Red Chanterelles

Unlike yellow and black chanterelles, of which there are a large number of forms in Arkansas, the variety of red-colored chanterelles is very limited. Within our state occurs only one red chanterelle (Cantharellus cinnabarinus) which is small in stature but very common. If a second species of red chanterelle (C. persicinus) really does occur in Arkansas, it is rare. 

Red Combo

Cantharellus cinnabarinus Schweinitz (Fig. 9). This is our common red-colored chanterelle. It is a small-sized species with the caps ranging from 0.375 to 2.5 inches (1 – 6.4 cm) in diameter. Color of the cap is flamingo pink to vermillion or a bright reddish orange, making this chanterelle easy to identify. The gill-like ridges and stem are the same color as the top of the cap, but these bright colors often fade with age due to exposure to sunlight. The ridges are blunt, cross-veined, and run down the stem. These chanterelles are found throughout Arkansas, occurring in groups in mixed forests and often close to pine trees. They have the same fruiting season as Cantharellus lateritius. Specimens of both C. lateritius and C. cinnabarinus may be found fruiting in the same or adjacent areas. 
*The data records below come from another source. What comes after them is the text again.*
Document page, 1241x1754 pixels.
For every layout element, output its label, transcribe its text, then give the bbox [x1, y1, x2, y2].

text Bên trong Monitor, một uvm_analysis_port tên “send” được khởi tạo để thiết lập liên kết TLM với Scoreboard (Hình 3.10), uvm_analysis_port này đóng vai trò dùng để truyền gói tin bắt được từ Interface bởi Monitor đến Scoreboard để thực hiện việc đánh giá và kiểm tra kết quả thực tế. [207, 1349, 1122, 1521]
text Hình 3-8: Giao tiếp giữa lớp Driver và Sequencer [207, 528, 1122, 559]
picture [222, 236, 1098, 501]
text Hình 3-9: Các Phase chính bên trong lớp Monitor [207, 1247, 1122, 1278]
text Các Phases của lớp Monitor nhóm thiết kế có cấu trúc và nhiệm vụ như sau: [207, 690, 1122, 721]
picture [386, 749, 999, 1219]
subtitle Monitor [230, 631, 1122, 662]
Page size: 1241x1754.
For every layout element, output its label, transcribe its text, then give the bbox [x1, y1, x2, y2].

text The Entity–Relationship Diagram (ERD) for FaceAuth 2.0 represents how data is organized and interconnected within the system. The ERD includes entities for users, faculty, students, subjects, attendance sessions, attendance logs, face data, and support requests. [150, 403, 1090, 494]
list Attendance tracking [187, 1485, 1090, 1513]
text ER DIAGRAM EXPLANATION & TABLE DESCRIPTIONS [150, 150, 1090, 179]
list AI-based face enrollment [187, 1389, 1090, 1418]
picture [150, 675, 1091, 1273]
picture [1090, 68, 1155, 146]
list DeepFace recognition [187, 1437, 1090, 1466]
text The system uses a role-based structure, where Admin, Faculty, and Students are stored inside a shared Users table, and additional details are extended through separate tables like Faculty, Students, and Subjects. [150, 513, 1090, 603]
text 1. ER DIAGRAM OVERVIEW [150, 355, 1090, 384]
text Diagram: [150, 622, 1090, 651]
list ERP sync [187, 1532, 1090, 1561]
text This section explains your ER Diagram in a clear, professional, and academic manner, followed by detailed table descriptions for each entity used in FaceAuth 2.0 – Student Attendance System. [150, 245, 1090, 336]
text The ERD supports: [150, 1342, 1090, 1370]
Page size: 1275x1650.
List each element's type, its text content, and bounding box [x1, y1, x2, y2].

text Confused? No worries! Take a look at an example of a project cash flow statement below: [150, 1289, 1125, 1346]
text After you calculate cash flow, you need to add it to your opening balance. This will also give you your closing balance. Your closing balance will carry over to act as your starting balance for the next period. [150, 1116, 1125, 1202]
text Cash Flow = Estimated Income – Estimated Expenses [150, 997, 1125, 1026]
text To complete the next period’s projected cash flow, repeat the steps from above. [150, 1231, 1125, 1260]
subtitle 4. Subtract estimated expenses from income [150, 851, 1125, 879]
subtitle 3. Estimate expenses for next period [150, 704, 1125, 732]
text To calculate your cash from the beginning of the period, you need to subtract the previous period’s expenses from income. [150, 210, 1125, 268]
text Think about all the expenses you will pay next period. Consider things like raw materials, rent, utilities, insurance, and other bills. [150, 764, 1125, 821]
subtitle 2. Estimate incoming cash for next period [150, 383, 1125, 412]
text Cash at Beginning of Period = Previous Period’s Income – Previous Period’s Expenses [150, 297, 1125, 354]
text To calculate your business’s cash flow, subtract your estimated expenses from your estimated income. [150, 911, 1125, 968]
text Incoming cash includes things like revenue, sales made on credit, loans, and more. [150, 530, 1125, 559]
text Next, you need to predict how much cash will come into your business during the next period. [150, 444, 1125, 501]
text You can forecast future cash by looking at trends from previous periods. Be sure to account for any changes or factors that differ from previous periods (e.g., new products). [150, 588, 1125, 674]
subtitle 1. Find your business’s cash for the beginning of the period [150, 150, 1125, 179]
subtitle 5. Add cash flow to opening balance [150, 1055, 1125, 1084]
Cantharellus persicinus R.H. Petersen. This species was described from collections made in a mixed forest containing oak and hemlock in Great Smoky Mountain National Park in Tennessee. It is somewhat of a robust chanterelle with stems that can be 3 inches (7.6 cm) in length. Caps can be up to almost 3 inches in diameter. The salmon to peach color of the cap is the distinguishing feature of this chanterelle. Color of its gill-like ridges is pallid salmon when young, fading to yellow salmon with age. Cantharellus persicinus has been found in Tennessee, West Virginia and Pennsylvania. It is a very uncommon to rarely collected chanterelle, but the senior author may have found it once in Arkansas, fruiting under oak.